** Available data follows **
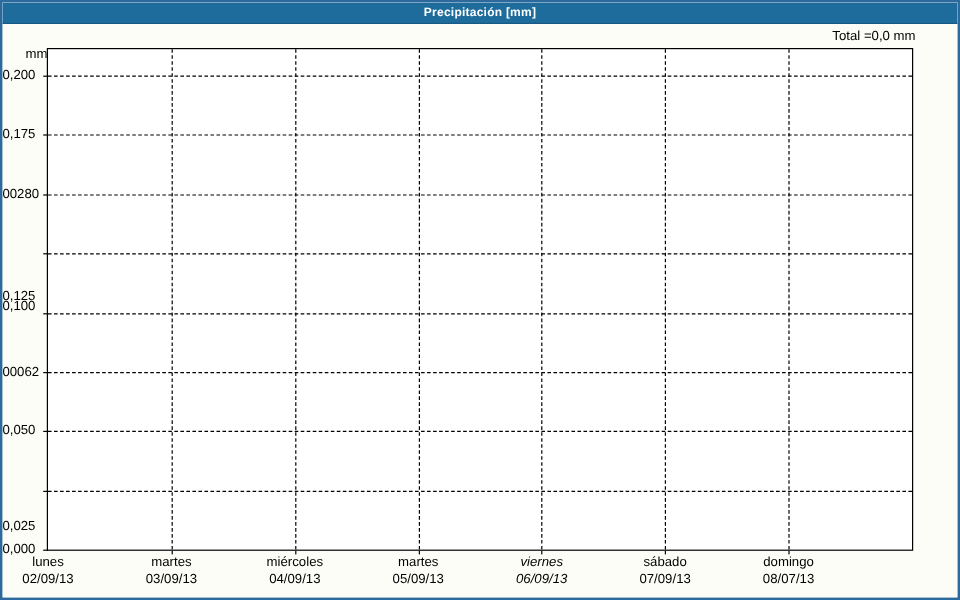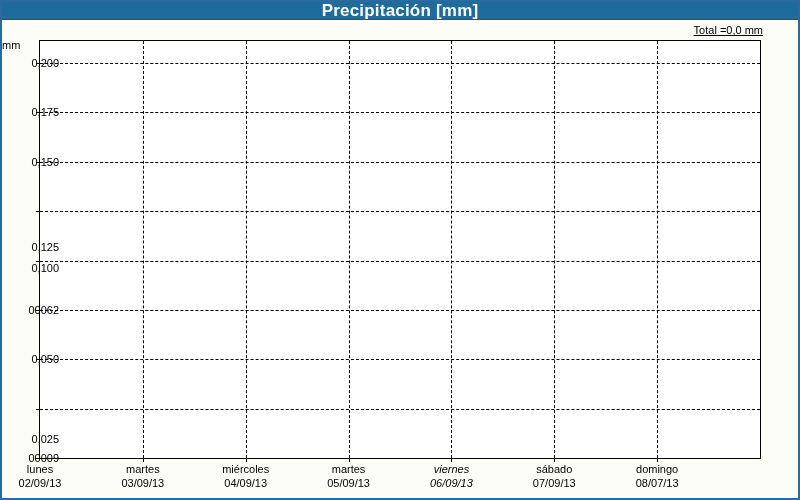--- a/index.html
+++ b/index.html
@@ -21,7 +21,7 @@
     display:flex; align-items:center; justify-content:center;
   }
   .titlebar .title {
-    color:#ffffff; font-size:17px; font-weight:bold; letter-spacing:0.2px;
+    color:#ffffff; font-size:10px; font-weight:bold; letter-spacing:0.2px;
   }
 
   .total-label {

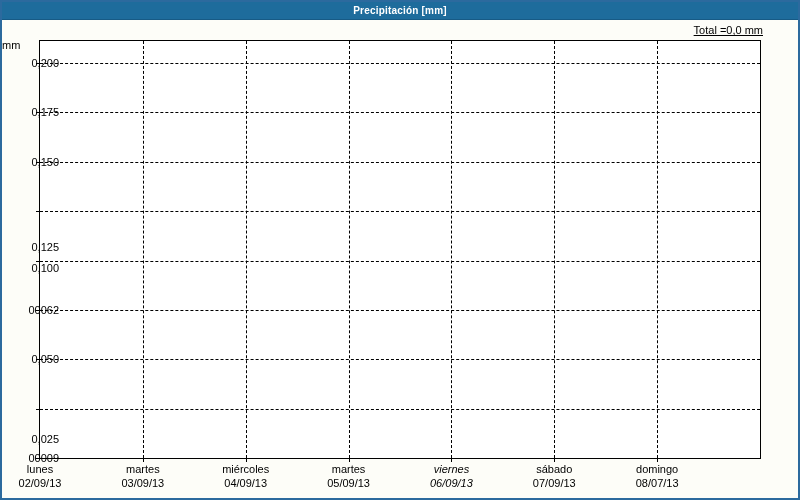--- a/index.html
+++ b/index.html
@@ -26,7 +26,7 @@
 
   .total-label {
     position:absolute; top:22px; right:35px;
-    font-size:11px; color:#000000;text-decoration:underline;
+    font-size:11px; color:#000000;
   }
 
   .unit-label {

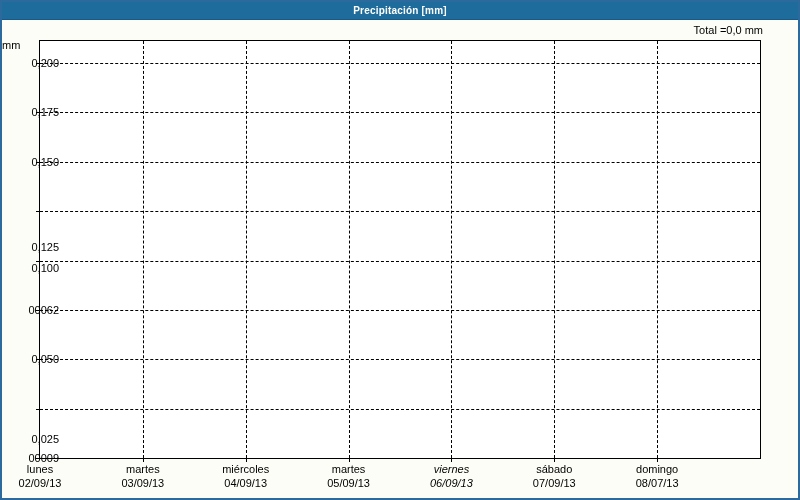--- a/index.html
+++ b/index.html
@@ -30,8 +30,8 @@
   }
 
   .unit-label {
-    position:absolute; top:37px; left:0; width:33px;
-    text-align:left; font-size:11px; color:#000000;
+    position:absolute; top:37px; left:12px; width:33px;
+    text-align:center; font-size:11px; color:#000000;
   }
 
   .plot-area {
** End of Available data **
**Job**
Exclude the pictures and transcribe all of the entries exactly.

**Exercise output**
--- a/index.html
+++ b/index.html
@@ -21,7 +21,7 @@
     display:flex; align-items:center; justify-content:center;
   }
   .titlebar .title {
-    color:#ffffff; font-size:17px; font-weight:bold; letter-spacing:0.2px;
+    color:#ffffff; font-size:10px; font-weight:bold; letter-spacing:0.2px;
   }
 
   .total-label {

--- a/index.html
+++ b/index.html
@@ -26,7 +26,7 @@
 
   .total-label {
     position:absolute; top:22px; right:35px;
-    font-size:11px; color:#000000;text-decoration:underline;
+    font-size:11px; color:#000000;
   }
 
   .unit-label {

--- a/index.html
+++ b/index.html
@@ -30,8 +30,8 @@
   }
 
   .unit-label {
-    position:absolute; top:37px; left:0; width:33px;
-    text-align:left; font-size:11px; color:#000000;
+    position:absolute; top:37px; left:12px; width:33px;
+    text-align:center; font-size:11px; color:#000000;
   }
 
   .plot-area {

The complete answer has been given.